Fermetures de lieux publics en Italie face au coronavirus Covid-19 : un médecin infectiologue dénonce une "sur-réaction"

La ville de Codogno où un premier foyer d\'infection a été identifié. 
La ville de Codogno où un premier foyer d'infection a été identifié.  (MAURIZIO MAULE / MAXPPP)

Selon Alexandre Bleibtreu, médecin infectiologue au service de maladies infectieuses de la Pitié-Salpêtrière à Paris, les autorités italiennes n'ont pas bien identifié les porteurs potentiels du virus. 

Après la mort d'un patient atteint du coronavirus Covid-19 en Italie, le pays a décidé de fermer des lieux publics dans une dizaine de petites villes. Selon le docteur Alexandre Bleibtreu, médecin infectiologue au service de maladies infectieuses de la Pitié-Salpêtrière à Paris, ces fermetures sont "une sur-réaction". D'après le médecin interrogé sur franceinfo samedi 22 février, ces mesures montrent "surtout que le cas index, celui qui est revenu de Chine, est passé entre les mailles d'un premier screening (phase de détection du virus, ndlr)".

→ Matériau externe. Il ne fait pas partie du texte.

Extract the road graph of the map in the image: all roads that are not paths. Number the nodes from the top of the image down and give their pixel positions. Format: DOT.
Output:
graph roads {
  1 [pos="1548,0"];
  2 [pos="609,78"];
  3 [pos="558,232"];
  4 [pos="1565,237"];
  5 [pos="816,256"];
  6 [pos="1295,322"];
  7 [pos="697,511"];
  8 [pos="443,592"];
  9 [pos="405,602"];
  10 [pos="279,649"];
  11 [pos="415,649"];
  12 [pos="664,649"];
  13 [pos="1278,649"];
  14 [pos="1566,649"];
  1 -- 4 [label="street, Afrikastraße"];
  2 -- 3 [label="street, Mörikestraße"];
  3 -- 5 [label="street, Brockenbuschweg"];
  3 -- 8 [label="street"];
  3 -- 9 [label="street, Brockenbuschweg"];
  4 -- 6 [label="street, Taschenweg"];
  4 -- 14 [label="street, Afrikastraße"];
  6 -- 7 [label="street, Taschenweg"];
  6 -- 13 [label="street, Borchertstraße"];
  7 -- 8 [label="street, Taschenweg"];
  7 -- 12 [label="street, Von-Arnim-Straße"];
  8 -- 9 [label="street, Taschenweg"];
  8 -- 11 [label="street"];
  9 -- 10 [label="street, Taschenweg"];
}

Même si la France "a extrêmement bien réagi" face au virus, notre pays "n'est pas à l'abri, comme en Italie, de patients infectés qui ne sentiraient pas de symptômes, qui ne se déclareraient pas et qui entraineraient des chaînes de transmissions locales", a poursuivi le docteur Alexandre Bleibtreu. 

Mesure prise trop tard

Les mesures prises en Italie sont "une sur-réaction face à un cas de contamination inattendu et diagnostiqué trop tard", développe Alexandre Bleibtreu. Selon le médecin, la détection des potentiels porteurs du virus n'a pas suffisamment bien fonctionné dans la Péninsule. Par ailleurs, "la fermeture des lieux publics a une efficacité limitée quand la mesure est prise trop tard et qu'il y a déjà des chaînes de transmissions locales", souligne-t-il.

Le docteur Bleibtreu souhaite enfin "remettre les choses dans leur contexte" concernant la dangerosité du coronavirus : "Cette épidémie de coronavirus, certes elle se diffuse, mais elle est d'une gravité modérée puisqu'on a un taux de mortalité relativement faible de 2% et essentiellement chez des personnes âgées ou qui ont des pathologies chroniques ou sous-jacentes."